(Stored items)
= Beginning of Section =
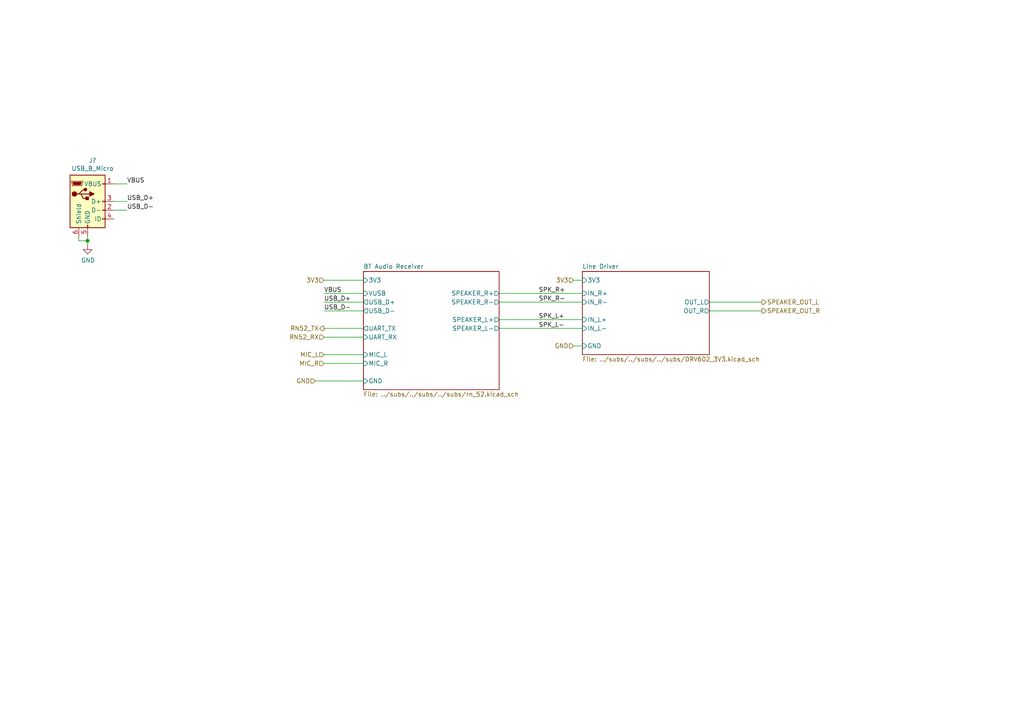
<source format=kicad_sch>
(kicad_sch (version 20211123) (generator eeschema)

  (uuid 1fce8f96-3f71-47d8-bd65-ff85369c8483)

  (paper "A4")

  

  (junction (at 25.4 69.85) (diameter 0) (color 0 0 0 0)
    (uuid c4f79115-499b-4db0-afaa-e0e5afd100c4)
  )

  (wire (pts (xy 144.78 95.25) (xy 168.91 95.25))
    (stroke (width 0) (type default) (color 0 0 0 0))
    (uuid 03c5413b-ed08-4a7c-956a-ada31ecea8ff)
  )
  (wire (pts (xy 93.98 87.63) (xy 105.41 87.63))
    (stroke (width 0) (type default) (color 0 0 0 0))
    (uuid 0739b16c-99b7-43eb-98da-2a22ceadc5e9)
  )
  (wire (pts (xy 220.98 87.63) (xy 205.74 87.63))
    (stroke (width 0) (type default) (color 0 0 0 0))
    (uuid 1acc24a8-5f31-465a-898e-5661624d25c0)
  )
  (wire (pts (xy 93.98 90.17) (xy 105.41 90.17))
    (stroke (width 0) (type default) (color 0 0 0 0))
    (uuid 1f0f06ba-8fa4-49cb-81f3-8d9cc14ae8e5)
  )
  (wire (pts (xy 25.4 69.85) (xy 22.86 69.85))
    (stroke (width 0) (type default) (color 0 0 0 0))
    (uuid 3cc4741b-2f8e-4264-a652-74acf71fd139)
  )
  (wire (pts (xy 205.74 90.17) (xy 220.98 90.17))
    (stroke (width 0) (type default) (color 0 0 0 0))
    (uuid 4542520c-415b-43ab-901a-6da63efd7729)
  )
  (wire (pts (xy 91.44 110.49) (xy 105.41 110.49))
    (stroke (width 0) (type default) (color 0 0 0 0))
    (uuid 57c13347-06d9-43cb-8440-90894ba1f319)
  )
  (wire (pts (xy 144.78 92.71) (xy 168.91 92.71))
    (stroke (width 0) (type default) (color 0 0 0 0))
    (uuid 5f1ae99d-dd10-4d01-b041-784efceccea3)
  )
  (wire (pts (xy 144.78 85.09) (xy 168.91 85.09))
    (stroke (width 0) (type default) (color 0 0 0 0))
    (uuid 61cda9b2-1722-4e66-b80e-3a9cf32f2df6)
  )
  (wire (pts (xy 36.83 58.42) (xy 33.02 58.42))
    (stroke (width 0) (type default) (color 0 0 0 0))
    (uuid 74204ee0-3bd2-4807-900c-5907f82f774b)
  )
  (wire (pts (xy 22.86 69.85) (xy 22.86 68.58))
    (stroke (width 0) (type default) (color 0 0 0 0))
    (uuid 748d7f98-ddbf-487d-9bc8-d8bf5d849039)
  )
  (wire (pts (xy 144.78 87.63) (xy 168.91 87.63))
    (stroke (width 0) (type default) (color 0 0 0 0))
    (uuid 7490bf03-2da8-4e04-a1c3-76b2bf397417)
  )
  (wire (pts (xy 93.98 105.41) (xy 105.41 105.41))
    (stroke (width 0) (type default) (color 0 0 0 0))
    (uuid 77bec6d7-91f4-4485-a0ec-bda0765ace2e)
  )
  (wire (pts (xy 25.4 69.85) (xy 25.4 71.12))
    (stroke (width 0) (type default) (color 0 0 0 0))
    (uuid 78021779-8328-4634-943d-fd5a695b4c30)
  )
  (wire (pts (xy 93.98 102.87) (xy 105.41 102.87))
    (stroke (width 0) (type default) (color 0 0 0 0))
    (uuid 8a5e8f0e-2778-4947-9ec9-62367bb7ac04)
  )
  (wire (pts (xy 93.98 85.09) (xy 105.41 85.09))
    (stroke (width 0) (type default) (color 0 0 0 0))
    (uuid a09616dd-99de-4be3-869b-074682004fc6)
  )
  (wire (pts (xy 168.91 100.33) (xy 166.37 100.33))
    (stroke (width 0) (type default) (color 0 0 0 0))
    (uuid b92d8783-fdb6-4e37-b7d9-7dbfc864ed11)
  )
  (wire (pts (xy 25.4 68.58) (xy 25.4 69.85))
    (stroke (width 0) (type default) (color 0 0 0 0))
    (uuid be11d0fb-eada-491a-a3e3-bc114bf7065f)
  )
  (wire (pts (xy 93.98 95.25) (xy 105.41 95.25))
    (stroke (width 0) (type default) (color 0 0 0 0))
    (uuid be6bef6e-5d8d-4243-b733-75ef45fb4dea)
  )
  (wire (pts (xy 93.98 81.28) (xy 105.41 81.28))
    (stroke (width 0) (type default) (color 0 0 0 0))
    (uuid bfd8a6be-53dc-416e-bbb0-a225fc8e03c7)
  )
  (wire (pts (xy 33.02 53.34) (xy 36.83 53.34))
    (stroke (width 0) (type default) (color 0 0 0 0))
    (uuid d034971b-27ca-4a09-a096-2d862260d37f)
  )
  (wire (pts (xy 93.98 97.79) (xy 105.41 97.79))
    (stroke (width 0) (type default) (color 0 0 0 0))
    (uuid dc8f05a0-d81a-45ac-9e39-424f10238d95)
  )
  (wire (pts (xy 166.37 81.28) (xy 168.91 81.28))
    (stroke (width 0) (type default) (color 0 0 0 0))
    (uuid e3da6249-eb38-4c78-84d6-22c2900c8ad0)
  )
  (wire (pts (xy 33.02 60.96) (xy 36.83 60.96))
    (stroke (width 0) (type default) (color 0 0 0 0))
    (uuid f5293bad-4f86-4e69-b3e3-0316ae7f1456)
  )

  (label "USB_D-" (at 36.83 60.96 0)
    (effects (font (size 1.27 1.27)) (justify left bottom))
    (uuid 070e16bc-8ca4-4aae-b975-0a5c1621f7f4)
  )
  (label "VBUS" (at 93.98 85.09 0)
    (effects (font (size 1.27 1.27)) (justify left bottom))
    (uuid 2e051665-8b76-4d63-a359-98eadfadde8e)
  )
  (label "SPK_R-" (at 156.21 87.63 0)
    (effects (font (size 1.27 1.27)) (justify left bottom))
    (uuid 3865eccf-d1e6-4180-9fd5-8cd6715ba3b1)
  )
  (label "SPK_L+" (at 156.21 92.71 0)
    (effects (font (size 1.27 1.27)) (justify left bottom))
    (uuid 40a30cea-854b-43e1-9bce-5d7f84b27f6f)
  )
  (label "VBUS" (at 36.83 53.34 0)
    (effects (font (size 1.27 1.27)) (justify left bottom))
    (uuid 554d35bf-a86b-4e31-9b5f-7da7fc30a089)
  )
  (label "USB_D+" (at 93.98 87.63 0)
    (effects (font (size 1.27 1.27)) (justify left bottom))
    (uuid 819331bf-3a15-4203-a48e-301363081fdf)
  )
  (label "SPK_R+" (at 156.21 85.09 0)
    (effects (font (size 1.27 1.27)) (justify left bottom))
    (uuid 9cd45d4b-1449-4e0c-8bd3-2796612dd7e8)
  )
  (label "USB_D+" (at 36.83 58.42 0)
    (effects (font (size 1.27 1.27)) (justify left bottom))
    (uuid b8fcc905-7af8-4ac7-9818-59ea377f9804)
  )
  (label "SPK_L-" (at 156.21 95.25 0)
    (effects (font (size 1.27 1.27)) (justify left bottom))
    (uuid ba7910f1-e618-450e-a3f7-f998a8af475a)
  )
  (label "USB_D-" (at 93.98 90.17 0)
    (effects (font (size 1.27 1.27)) (justify left bottom))
    (uuid d0f93b3d-0557-48ca-9389-bb9fcea96b00)
  )

  (hierarchical_label "RN52_TX" (shape output) (at 93.98 95.25 180)
    (effects (font (size 1.27 1.27)) (justify right))
    (uuid 1efad0ef-c323-44c4-88b2-845862dfbebf)
  )
  (hierarchical_label "SPEAKER_OUT_L" (shape output) (at 220.98 87.63 0)
    (effects (font (size 1.27 1.27)) (justify left))
    (uuid 3a5146d9-7a3e-47c3-b353-3c222081ca26)
  )
  (hierarchical_label "3V3" (shape input) (at 93.98 81.28 180)
    (effects (font (size 1.27 1.27)) (justify right))
    (uuid 414d5b3b-a2a5-4742-99b8-71a676922b90)
  )
  (hierarchical_label "GND" (shape input) (at 166.37 100.33 180)
    (effects (font (size 1.27 1.27)) (justify right))
    (uuid 52ad290b-0e25-41ae-aef9-4971819d6074)
  )
  (hierarchical_label "GND" (shape input) (at 91.44 110.49 180)
    (effects (font (size 1.27 1.27)) (justify right))
    (uuid 8eec8693-8cdc-414c-8e98-ac61c2bc094d)
  )
  (hierarchical_label "3V3" (shape input) (at 166.37 81.28 180)
    (effects (font (size 1.27 1.27)) (justify right))
    (uuid ac29ba8f-5e3b-4073-a8ab-d2d689167f14)
  )
  (hierarchical_label "RN52_RX" (shape input) (at 93.98 97.79 180)
    (effects (font (size 1.27 1.27)) (justify right))
    (uuid d22af4e2-bcde-4460-9ada-00ff688ce527)
  )
  (hierarchical_label "MIC_R" (shape input) (at 93.98 105.41 180)
    (effects (font (size 1.27 1.27)) (justify right))
    (uuid d5286715-30e7-48bc-8e63-a9852ca5f15f)
  )
  (hierarchical_label "MIC_L" (shape input) (at 93.98 102.87 180)
    (effects (font (size 1.27 1.27)) (justify right))
    (uuid e1b9f2a3-b47b-4a25-8edb-947a1c09fe86)
  )
  (hierarchical_label "SPEAKER_OUT_R" (shape output) (at 220.98 90.17 0)
    (effects (font (size 1.27 1.27)) (justify left))
    (uuid e3e0ee7d-602f-4da0-a8bf-5bab086952be)
  )

  (symbol (lib_id "Connector:USB_B_Micro") (at 25.4 58.42 0) (unit 1)
    (in_bom yes) (on_board yes)
    (uuid 00000000-0000-0000-0000-00005e5ce89f)
    (property "Reference" "J?" (id 0) (at 26.8478 46.5582 0))
    (property "Value" "" (id 1) (at 26.8478 48.8696 0))
    (property "Footprint" "" (id 2) (at 29.21 59.69 0)
      (effects (font (size 1.27 1.27)) hide)
    )
    (property "Datasheet" "~" (id 3) (at 29.21 59.69 0)
      (effects (font (size 1.27 1.27)) hide)
    )
    (pin "1" (uuid b7a7a3c9-c34f-40d4-a5a8-105fbace078b))
    (pin "2" (uuid 9a620f15-f005-4221-a11f-1dedcbcf04ee))
    (pin "3" (uuid 653fa710-b087-470e-9011-fc5e100afe92))
    (pin "4" (uuid 8b6a18d6-7d40-45c2-8491-1cb21e4836c8))
    (pin "5" (uuid 8c228f55-dfb4-4b27-a334-45e7073cf527))
    (pin "6" (uuid d8031469-c861-4bec-a922-28acb236de43))
  )

  (symbol (lib_id "power:GND") (at 25.4 71.12 0) (unit 1)
    (in_bom yes) (on_board yes)
    (uuid 00000000-0000-0000-0000-00005e5cfabe)
    (property "Reference" "#PWR0127" (id 0) (at 25.4 77.47 0)
      (effects (font (size 1.27 1.27)) hide)
    )
    (property "Value" "GND" (id 1) (at 25.527 75.5142 0))
    (property "Footprint" "" (id 2) (at 25.4 71.12 0)
      (effects (font (size 1.27 1.27)) hide)
    )
    (property "Datasheet" "" (id 3) (at 25.4 71.12 0)
      (effects (font (size 1.27 1.27)) hide)
    )
    (pin "1" (uuid 16ddf6f4-9527-4cf2-b8d4-26082fbd073c))
  )

  (sheet (at 168.91 78.74) (size 36.83 24.13) (fields_autoplaced)
    (stroke (width 0) (type solid) (color 0 0 0 0))
    (fill (color 0 0 0 0.0000))
    (uuid 00000000-0000-0000-0000-00005e51255d)
    (property "Sheet name" "Line Driver" (id 0) (at 168.91 78.0284 0)
      (effects (font (size 1.27 1.27)) (justify left bottom))
    )
    (property "Sheet file" "../subs/../subs/../subs/DRV602_3V3.kicad_sch" (id 1) (at 168.91 103.4546 0)
      (effects (font (size 1.27 1.27)) (justify left top))
    )
    (pin "OUT_R" output (at 205.74 90.17 0)
      (effects (font (size 1.27 1.27)) (justify right))
      (uuid af5235f9-26e8-47c5-a80e-8283d150b5ee)
    )
    (pin "OUT_L" output (at 205.74 87.63 0)
      (effects (font (size 1.27 1.27)) (justify right))
      (uuid 21befb0a-ea17-4935-b445-f49009fc65ff)
    )
    (pin "GND" input (at 168.91 100.33 180)
      (effects (font (size 1.27 1.27)) (justify left))
      (uuid fc540dd5-f96f-4526-b09a-eabad331c04d)
    )
    (pin "IN_R+" input (at 168.91 85.09 180)
      (effects (font (size 1.27 1.27)) (justify left))
      (uuid b3328507-3a8d-4f91-8224-bf771ef04ac4)
    )
    (pin "IN_R-" input (at 168.91 87.63 180)
      (effects (font (size 1.27 1.27)) (justify left))
      (uuid 19a0aaf7-db25-4b74-996a-d0f933d73712)
    )
    (pin "IN_L+" input (at 168.91 92.71 180)
      (effects (font (size 1.27 1.27)) (justify left))
      (uuid 4c5684e9-25ae-46ee-addb-24741fed400c)
    )
    (pin "IN_L-" input (at 168.91 95.25 180)
      (effects (font (size 1.27 1.27)) (justify left))
      (uuid 0ff144a5-53cf-4c84-8345-23b5d3dc0711)
    )
    (pin "3V3" input (at 168.91 81.28 180)
      (effects (font (size 1.27 1.27)) (justify left))
      (uuid 75f75c17-f4be-435f-84d8-a83ce8a12914)
    )
  )

  (sheet (at 105.41 78.74) (size 39.37 34.29) (fields_autoplaced)
    (stroke (width 0) (type solid) (color 0 0 0 0))
    (fill (color 0 0 0 0.0000))
    (uuid 00000000-0000-0000-0000-00005e78e486)
    (property "Sheet name" "BT Audio Receiver" (id 0) (at 105.41 78.0284 0)
      (effects (font (size 1.27 1.27)) (justify left bottom))
    )
    (property "Sheet file" "../subs/../subs/../subs/rn_52.kicad_sch" (id 1) (at 105.41 113.6146 0)
      (effects (font (size 1.27 1.27)) (justify left top))
    )
    (pin "GND" input (at 105.41 110.49 180)
      (effects (font (size 1.27 1.27)) (justify left))
      (uuid 43b8686a-c5c5-41e5-b401-ffde2ed26825)
    )
    (pin "3V3" input (at 105.41 81.28 180)
      (effects (font (size 1.27 1.27)) (justify left))
      (uuid 48d428fa-a450-474f-a6f5-b77b38cc69e1)
    )
    (pin "MIC_L" input (at 105.41 102.87 180)
      (effects (font (size 1.27 1.27)) (justify left))
      (uuid c6ee9c60-9f32-4699-b514-f4acf9504c89)
    )
    (pin "MIC_R" input (at 105.41 105.41 180)
      (effects (font (size 1.27 1.27)) (justify left))
      (uuid eb3cf3fd-0673-49ae-9dd6-7b6ed07a3d80)
    )
    (pin "UART_RX" input (at 105.41 97.79 180)
      (effects (font (size 1.27 1.27)) (justify left))
      (uuid fefaa8d4-0c69-413e-b1cc-427edff28a8a)
    )
    (pin "UART_TX" output (at 105.41 95.25 180)
      (effects (font (size 1.27 1.27)) (justify left))
      (uuid 65e1278e-4ce0-44d6-9a1a-a3b2152647f5)
    )
    (pin "VUSB" input (at 105.41 85.09 180)
      (effects (font (size 1.27 1.27)) (justify left))
      (uuid 33180e82-c642-47fa-b5e7-4da42a7d96fd)
    )
    (pin "SPEAKER_R-" output (at 144.78 87.63 0)
      (effects (font (size 1.27 1.27)) (justify right))
      (uuid 3e49e910-23d9-4624-a223-95c6898a7667)
    )
    (pin "SPEAKER_L-" output (at 144.78 95.25 0)
      (effects (font (size 1.27 1.27)) (justify right))
      (uuid 6c154d65-3226-4f13-9894-50a82040bde1)
    )
    (pin "SPEAKER_R+" output (at 144.78 85.09 0)
      (effects (font (size 1.27 1.27)) (justify right))
      (uuid a3e67b16-10d0-4a30-9e66-39ab41dd0efd)
    )
    (pin "SPEAKER_L+" output (at 144.78 92.71 0)
      (effects (font (size 1.27 1.27)) (justify right))
      (uuid 6943ceb7-fd4d-4201-a236-8ae0d32d07e6)
    )
    (pin "USB_D+" output (at 105.41 87.63 180)
      (effects (font (size 1.27 1.27)) (justify left))
      (uuid b9c5a556-2068-4535-aad1-4288e3d70d36)
    )
    (pin "USB_D-" output (at 105.41 90.17 180)
      (effects (font (size 1.27 1.27)) (justify left))
      (uuid bfcbf703-5f5e-48c0-b3a8-0e8c03282683)
    )
  )

  (sheet_instances
    (path "/" (page "1"))
    (path "/00000000-0000-0000-0000-00005e78e486" (page "2"))
    (path "/00000000-0000-0000-0000-00005e51255d" (page "3"))
  )

  (symbol_instances
    (path "/00000000-0000-0000-0000-00005e5cfabe"
      (reference "#PWR0127") (unit 1) (value "GND") (footprint "")
    )
    (path "/00000000-0000-0000-0000-00005e78e486/00000000-0000-0000-0000-00005e7aaecd"
      (reference "C?") (unit 1) (value "10U") (footprint "")
    )
    (path "/00000000-0000-0000-0000-00005e78e486/00000000-0000-0000-0000-00005e7aaedf"
      (reference "C?") (unit 1) (value "1U") (footprint "")
    )
    (path "/00000000-0000-0000-0000-00005e78e486/00000000-0000-0000-0000-00005e7aaee5"
      (reference "C?") (unit 1) (value "100N") (footprint "")
    )
    (path "/00000000-0000-0000-0000-00005e78e486/00000000-0000-0000-0000-00005e7c424d"
      (reference "C?") (unit 1) (value "47N") (footprint "")
    )
    (path "/00000000-0000-0000-0000-00005e78e486/00000000-0000-0000-0000-00005e7c4265"
      (reference "C?") (unit 1) (value "47N") (footprint "")
    )
    (path "/00000000-0000-0000-0000-00005e78e486/00000000-0000-0000-0000-00005e7c426d"
      (reference "C?") (unit 1) (value "47N") (footprint "")
    )
    (path "/00000000-0000-0000-0000-00005e78e486/00000000-0000-0000-0000-00005e7c427b"
      (reference "C?") (unit 1) (value "1U") (footprint "")
    )
    (path "/00000000-0000-0000-0000-00005e78e486/00000000-0000-0000-0000-00005e7c4283"
      (reference "C?") (unit 1) (value "47N") (footprint "")
    )
    (path "/00000000-0000-0000-0000-00005e78e486/00000000-0000-0000-0000-00005e798955"
      (reference "D?") (unit 1) (value "LED") (footprint "")
    )
    (path "/00000000-0000-0000-0000-00005e78e486/00000000-0000-0000-0000-00005e79895b"
      (reference "D?") (unit 1) (value "LED") (footprint "")
    )
    (path "/00000000-0000-0000-0000-00005e5ce89f"
      (reference "J?") (unit 1) (value "USB_B_Micro") (footprint "")
    )
    (path "/00000000-0000-0000-0000-00005e78e486/00000000-0000-0000-0000-00005e798975"
      (reference "J?") (unit 1) (value "Conn_01x06") (footprint "")
    )
    (path "/00000000-0000-0000-0000-00005e78e486/00000000-0000-0000-0000-00005e79e63e"
      (reference "MOD?") (unit 1) (value "RN52-I_RM") (footprint "digikey-footprints:Bluetooth_Module_RN52-IRM")
    )
    (path "/00000000-0000-0000-0000-00005e78e486/00000000-0000-0000-0000-00005e798961"
      (reference "R?") (unit 1) (value "R") (footprint "")
    )
    (path "/00000000-0000-0000-0000-00005e78e486/00000000-0000-0000-0000-00005e798968"
      (reference "R?") (unit 1) (value "R") (footprint "")
    )
    (path "/00000000-0000-0000-0000-00005e78e486/00000000-0000-0000-0000-00005e7aae9f"
      (reference "R?") (unit 1) (value "47K") (footprint "")
    )
    (path "/00000000-0000-0000-0000-00005e78e486/00000000-0000-0000-0000-00005e7aaec2"
      (reference "R?") (unit 1) (value "10K") (footprint "")
    )
    (path "/00000000-0000-0000-0000-00005e78e486/00000000-0000-0000-0000-00005e7c4244"
      (reference "R?") (unit 1) (value "2K2") (footprint "")
    )
    (path "/00000000-0000-0000-0000-00005e78e486/00000000-0000-0000-0000-00005e7c425f"
      (reference "R?") (unit 1) (value "2K2") (footprint "")
    )
    (path "/00000000-0000-0000-0000-00005e78e486/00000000-0000-0000-0000-00005e83e7aa"
      (reference "R?") (unit 1) (value "22K") (footprint "")
    )
    (path "/00000000-0000-0000-0000-00005e78e486/00000000-0000-0000-0000-00005e7aaebb"
      (reference "SW?") (unit 1) (value "SW_Push_SPDT") (footprint "")
    )
  )
)

</source>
= End of Section =
**Exercise goal:**
Which of the lines above hold the string "subs"? Copy each one.

**Solution:**
    (property "Sheet file" "../subs/../subs/../subs/DRV602_3V3.kicad_sch" (id 1) (at 168.91 103.4546 0)
    (property "Sheet file" "../subs/../subs/../subs/rn_52.kicad_sch" (id 1) (at 105.41 113.6146 0)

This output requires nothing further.